Athens could benefit greatly from operational funding for our public transit system. Most states do chip in, but not Georgia.
As lawmakers scramble to make Georgia a more appealing option for the internet giant’s second HQ, it will be important to pay attention to what they’re willing to give away. Cutting programs, huge tax breaks, and redistributing funding will all be on the table. How do we balance the real benefits of bringing these jobs to Georgia with the potential costs of bending over backwards for a corporation with way too much power?

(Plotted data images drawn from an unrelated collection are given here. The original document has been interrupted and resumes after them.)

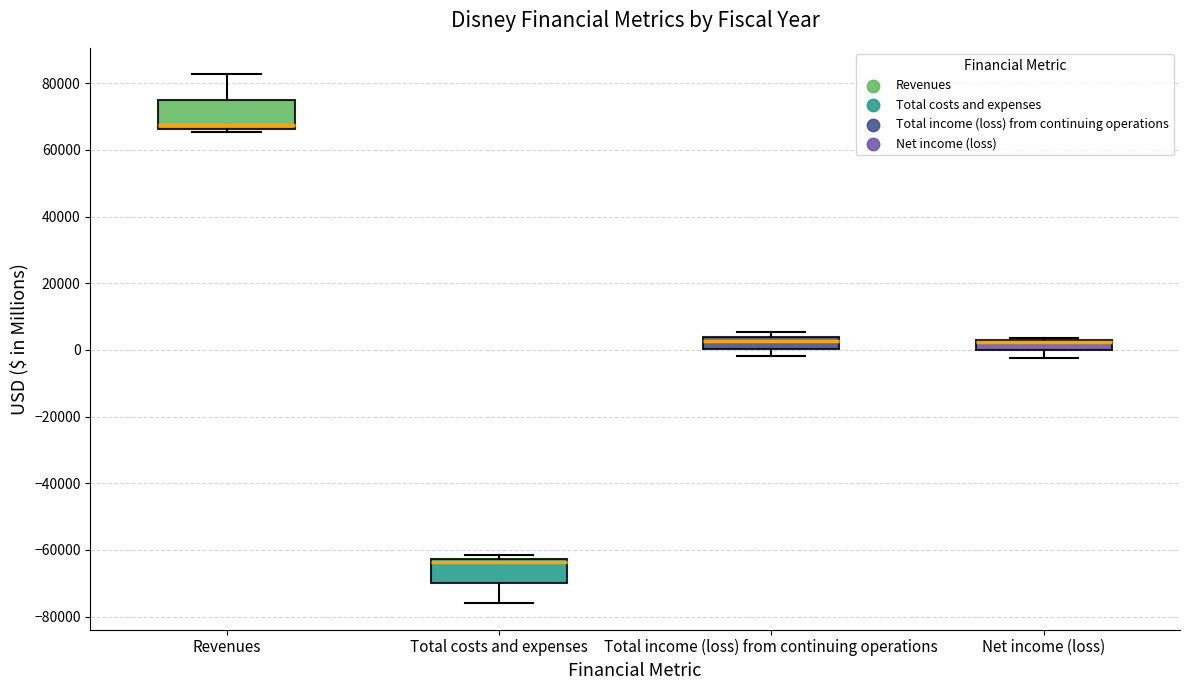

Where does the lower whisker of the box for Total costs and expenses end on the y-axis? The values are not printed on the chart, so give them approximately, as read against the axis.

-76000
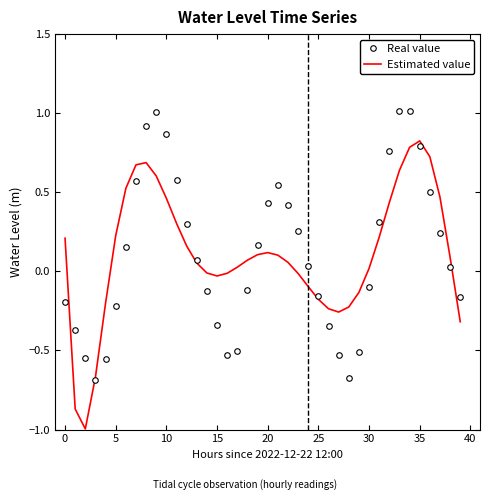

List the series in order of their peak value, lowest first.

Estimated value, Real value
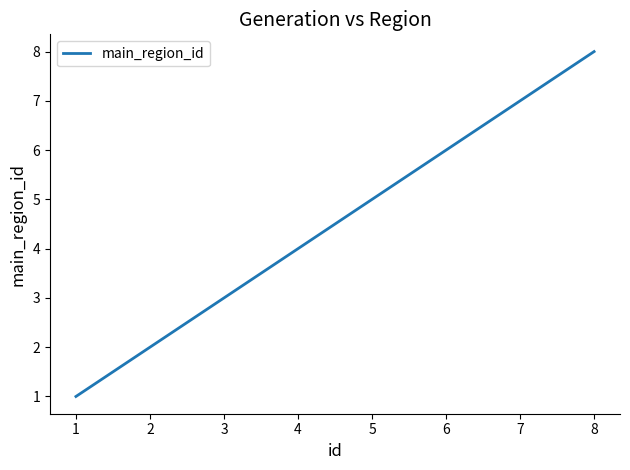

What is the change in value from 1 to 2?

+1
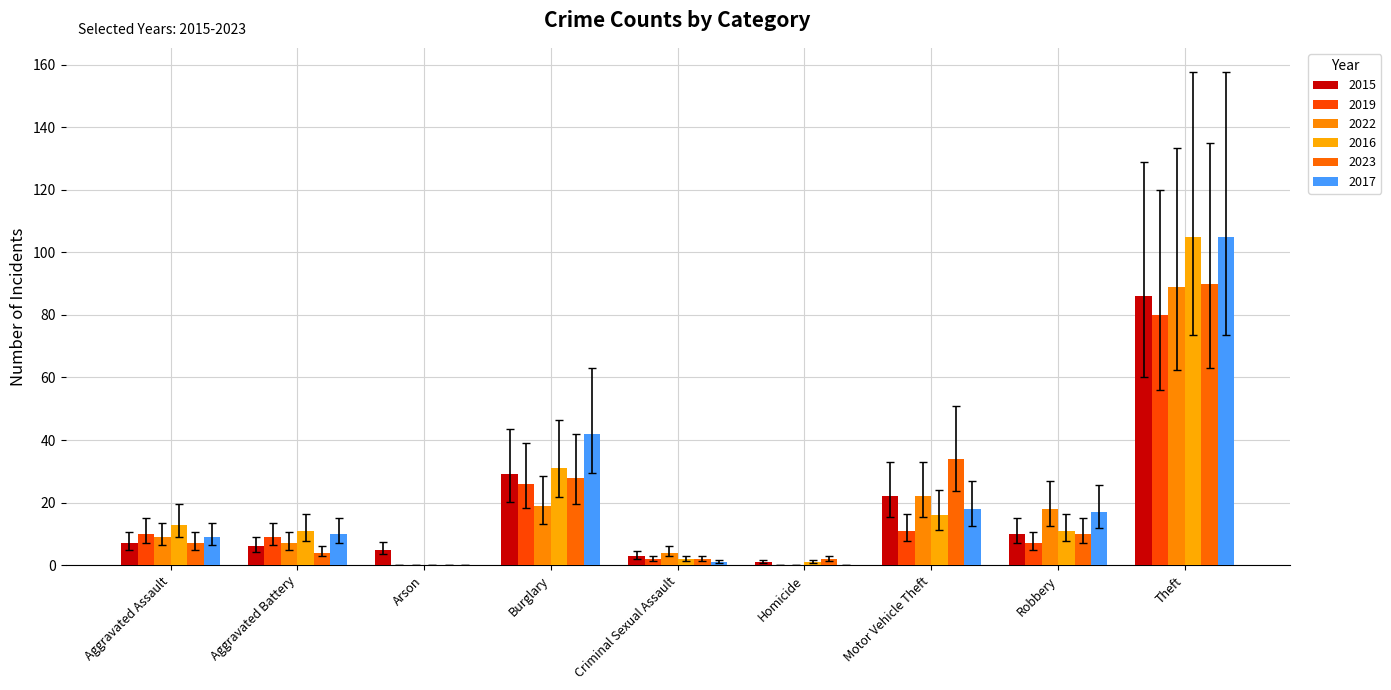

What is the label of the 8th bar from the right?

Aggravated Battery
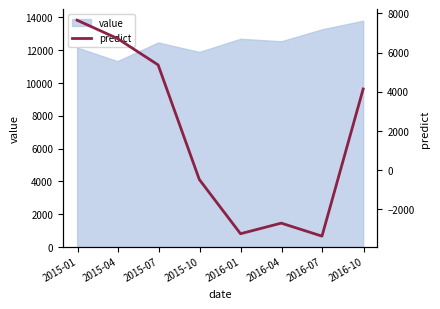

What is the maximum value for value?

13799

With election season ahead, some Republican members of the Assembly will be looking to establish their far-right bonafides. The exact form their discriminatory legislation it will take this year is unclear, but it might look a lot like SB 233, a bill that would allow Georgians to cite their faith-based beliefs in order to deny services to same-sex couples. Governor Deal has shown a willingness to veto such legislation (largely because he believes it would hurt business in the state), and we may need to pressure him to do so again in 2018.
Here Are Even More Transformative Policies Georgia Deserves
If it weren’t for the incredible human toll it takes, marijuana criminalization would be approaching a joke. Criminalization disproportionately targets Black and Latinx communities at incredible rates, even as marijuana use is further destigmatized by society and embraced by medical professionals yearly. It’s time for Georgia to join the eight states that have legalized marijuana.
Independent Redistricting Commission
Gerrymandering hurts Georgians. Legislative districts need to be drawn by an Independent Redistricting Commission, not by whichever political party is in power.
Athens for Everyone supports lawmakers who stand up and champion transformative progressive policies like these.